Davanti all’evoluzione della vicenda Cattolica, poteva fare qualcosa la politica veronese? Fossimo stati ai tempi della generazione della ricostruzione ci sarebbe stato certamente un politico democristiano in grado di mediare fra Cattolica e Banca Popolare; fra Cattolica e Curia; fra Cattolica e Cassa di Risparmio. Un politico in grado anche di andare a scovare i capitali nei materassi dove erano nascosti. Ma oggi quel politico non c’è. Non c’è sufficiente moral suasion. Di gente che riesca a far cambiare idea ai presidenti delle tre casseforti scaligere non ce n’è. Non ci sono più nemmeno gli industriali d’area da far intervenire con ricchi appalti pubblici a compensazione.

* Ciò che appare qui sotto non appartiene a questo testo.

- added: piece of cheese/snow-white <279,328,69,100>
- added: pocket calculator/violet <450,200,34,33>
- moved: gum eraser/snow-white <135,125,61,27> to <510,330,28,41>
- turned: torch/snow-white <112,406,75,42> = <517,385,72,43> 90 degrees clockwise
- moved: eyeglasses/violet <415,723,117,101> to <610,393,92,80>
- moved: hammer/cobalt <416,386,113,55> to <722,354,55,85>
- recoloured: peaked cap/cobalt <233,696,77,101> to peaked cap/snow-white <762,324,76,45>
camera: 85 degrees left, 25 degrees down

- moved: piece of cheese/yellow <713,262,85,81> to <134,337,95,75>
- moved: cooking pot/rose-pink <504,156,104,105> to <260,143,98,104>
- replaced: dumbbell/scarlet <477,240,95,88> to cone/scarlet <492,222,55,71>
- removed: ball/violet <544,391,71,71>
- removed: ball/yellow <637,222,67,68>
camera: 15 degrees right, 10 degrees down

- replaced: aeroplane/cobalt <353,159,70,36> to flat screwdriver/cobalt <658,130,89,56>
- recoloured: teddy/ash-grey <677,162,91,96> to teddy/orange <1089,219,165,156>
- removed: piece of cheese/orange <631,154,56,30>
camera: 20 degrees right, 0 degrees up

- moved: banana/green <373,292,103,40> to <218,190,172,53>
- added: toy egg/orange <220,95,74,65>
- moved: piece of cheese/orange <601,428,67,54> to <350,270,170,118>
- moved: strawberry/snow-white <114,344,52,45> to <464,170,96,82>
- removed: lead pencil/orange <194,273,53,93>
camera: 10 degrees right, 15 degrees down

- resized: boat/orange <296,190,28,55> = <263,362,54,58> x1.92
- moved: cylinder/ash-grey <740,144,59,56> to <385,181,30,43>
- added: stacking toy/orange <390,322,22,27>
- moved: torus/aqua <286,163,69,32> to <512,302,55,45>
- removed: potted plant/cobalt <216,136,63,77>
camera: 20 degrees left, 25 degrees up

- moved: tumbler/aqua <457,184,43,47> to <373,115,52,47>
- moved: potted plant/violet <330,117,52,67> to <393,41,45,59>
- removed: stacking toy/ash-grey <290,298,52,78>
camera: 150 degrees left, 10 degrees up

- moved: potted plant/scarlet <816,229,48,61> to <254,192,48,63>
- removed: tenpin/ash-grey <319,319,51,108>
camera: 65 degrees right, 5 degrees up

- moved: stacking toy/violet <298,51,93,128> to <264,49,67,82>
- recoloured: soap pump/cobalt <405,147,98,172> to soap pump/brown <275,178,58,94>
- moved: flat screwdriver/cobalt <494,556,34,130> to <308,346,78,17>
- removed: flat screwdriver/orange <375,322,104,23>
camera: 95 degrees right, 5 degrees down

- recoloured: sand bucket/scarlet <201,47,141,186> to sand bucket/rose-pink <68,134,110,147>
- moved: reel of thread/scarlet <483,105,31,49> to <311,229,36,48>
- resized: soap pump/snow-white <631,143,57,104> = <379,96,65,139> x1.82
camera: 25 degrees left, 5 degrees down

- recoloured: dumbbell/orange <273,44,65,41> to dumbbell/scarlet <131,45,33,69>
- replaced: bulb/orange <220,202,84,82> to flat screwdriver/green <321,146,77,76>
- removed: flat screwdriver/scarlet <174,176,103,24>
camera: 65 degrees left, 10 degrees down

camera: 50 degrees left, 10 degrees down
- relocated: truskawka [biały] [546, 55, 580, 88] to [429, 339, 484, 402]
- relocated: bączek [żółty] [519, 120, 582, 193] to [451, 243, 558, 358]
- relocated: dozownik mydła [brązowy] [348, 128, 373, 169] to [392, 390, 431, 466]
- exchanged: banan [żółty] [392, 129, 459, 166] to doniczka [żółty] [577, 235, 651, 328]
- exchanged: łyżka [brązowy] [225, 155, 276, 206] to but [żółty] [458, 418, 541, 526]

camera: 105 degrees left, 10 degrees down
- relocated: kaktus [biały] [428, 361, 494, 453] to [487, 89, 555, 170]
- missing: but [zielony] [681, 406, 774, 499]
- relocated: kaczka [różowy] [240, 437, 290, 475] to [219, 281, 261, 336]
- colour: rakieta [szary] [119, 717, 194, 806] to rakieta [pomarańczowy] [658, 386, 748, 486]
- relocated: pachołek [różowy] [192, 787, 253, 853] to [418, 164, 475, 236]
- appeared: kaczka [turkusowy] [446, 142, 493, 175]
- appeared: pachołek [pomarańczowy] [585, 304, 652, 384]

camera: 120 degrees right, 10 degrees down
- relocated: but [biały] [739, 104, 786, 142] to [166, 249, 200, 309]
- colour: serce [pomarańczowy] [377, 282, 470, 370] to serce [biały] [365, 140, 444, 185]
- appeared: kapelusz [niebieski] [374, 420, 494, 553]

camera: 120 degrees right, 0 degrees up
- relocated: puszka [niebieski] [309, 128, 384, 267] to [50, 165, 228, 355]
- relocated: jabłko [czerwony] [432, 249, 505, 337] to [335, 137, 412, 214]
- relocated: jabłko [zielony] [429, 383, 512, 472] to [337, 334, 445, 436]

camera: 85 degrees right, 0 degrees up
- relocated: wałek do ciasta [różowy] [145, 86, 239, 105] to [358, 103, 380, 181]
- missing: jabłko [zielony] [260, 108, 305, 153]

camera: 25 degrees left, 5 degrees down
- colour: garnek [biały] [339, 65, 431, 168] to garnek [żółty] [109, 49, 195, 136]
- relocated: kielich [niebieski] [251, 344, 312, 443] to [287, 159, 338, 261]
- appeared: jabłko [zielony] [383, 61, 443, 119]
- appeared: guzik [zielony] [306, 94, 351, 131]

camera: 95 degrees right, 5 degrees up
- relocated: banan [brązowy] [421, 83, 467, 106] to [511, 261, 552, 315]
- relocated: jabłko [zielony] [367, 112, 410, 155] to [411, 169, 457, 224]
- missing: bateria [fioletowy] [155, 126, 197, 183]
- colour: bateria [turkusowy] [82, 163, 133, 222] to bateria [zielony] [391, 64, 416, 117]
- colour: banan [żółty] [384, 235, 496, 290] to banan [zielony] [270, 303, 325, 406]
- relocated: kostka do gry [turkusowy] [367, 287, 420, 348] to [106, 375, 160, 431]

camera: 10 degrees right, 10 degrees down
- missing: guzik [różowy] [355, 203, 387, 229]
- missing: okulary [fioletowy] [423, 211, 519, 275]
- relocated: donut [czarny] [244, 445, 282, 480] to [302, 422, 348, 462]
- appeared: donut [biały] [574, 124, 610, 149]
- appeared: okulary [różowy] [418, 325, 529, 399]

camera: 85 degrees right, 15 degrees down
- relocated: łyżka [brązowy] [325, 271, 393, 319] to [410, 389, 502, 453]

Di conseguenza abbiamo una chiamata alle armi senza avere le armi. E forse è paradossalmente un bene. Davanti ad un mercato che non cresce perché chiuso, che non riesce a superare il proprio limite, forse è meglio accettare di vedere plasticamente finire una stagione economica e la generazione di manager che la rappresenta. Accettare di veder scomparire una serie di interlocutori e di scommettere su una nuova generazione che magari oggi non si vede, ma soltanto perché schiacciata dalla precedente. E’ già successo nell’economia veronese: i primi industriali veronesi di fine Ottocento sono stati sostituiti dalla generazione nata dalla seconda guerra mondiale. Arriveranno altri imprenditori e manager. E avranno campo libero. Almeno, lo speriamo.